Output the data below exactly, without images.

Extracted data →
╭──
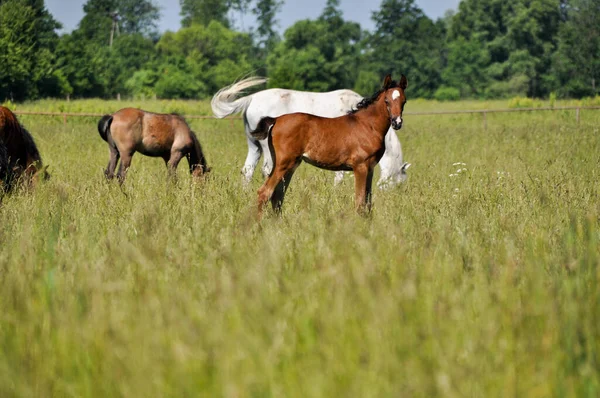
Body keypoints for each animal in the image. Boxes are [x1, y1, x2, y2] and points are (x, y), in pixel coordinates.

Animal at [209, 79, 410, 190]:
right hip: (266, 148)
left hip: (254, 146)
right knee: (267, 170)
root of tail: (251, 98)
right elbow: (340, 176)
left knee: (247, 171)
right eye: (399, 184)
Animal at [248, 74, 408, 218]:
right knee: (264, 193)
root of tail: (276, 119)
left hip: (291, 165)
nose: (397, 123)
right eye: (386, 100)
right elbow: (360, 203)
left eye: (404, 101)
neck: (368, 125)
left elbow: (367, 203)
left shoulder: (370, 169)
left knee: (277, 195)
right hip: (283, 163)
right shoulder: (360, 167)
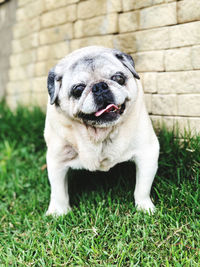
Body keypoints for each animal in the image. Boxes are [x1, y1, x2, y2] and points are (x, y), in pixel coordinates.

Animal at [44, 46, 159, 217]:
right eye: (78, 89)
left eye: (118, 78)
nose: (99, 87)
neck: (100, 133)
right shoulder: (57, 159)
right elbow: (58, 192)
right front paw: (58, 212)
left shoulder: (147, 153)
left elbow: (142, 188)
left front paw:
╰──
Task output →
Body keypoints for each animal in the image. Boxes are [x1, y1, x2, y2] and points are (x, y), in pixel coordinates.

Animal at [209, 79, 410, 190]:
right hip: (266, 148)
left hip: (254, 146)
right knee: (267, 170)
root of tail: (251, 98)
right elbow: (340, 176)
left knee: (247, 171)
right eye: (399, 184)
Animal at [248, 74, 408, 218]:
right knee: (264, 193)
root of tail: (276, 119)
left hip: (291, 165)
nose: (397, 123)
right eye: (386, 100)
right elbow: (360, 203)
left eye: (404, 101)
neck: (368, 125)
left elbow: (367, 203)
left shoulder: (370, 169)
left knee: (277, 195)
right hip: (283, 163)
right shoulder: (360, 167)
Body keypoints for each animal in the image. Boxes are [x1, y1, x2, y2] and points are (x, y), in pixel coordinates.

Animal at [44, 46, 159, 217]:
right eye: (78, 89)
left eye: (118, 78)
nose: (99, 87)
neck: (100, 133)
right shoulder: (57, 159)
right elbow: (58, 192)
right front paw: (58, 212)
left shoulder: (147, 153)
left elbow: (142, 188)
left front paw:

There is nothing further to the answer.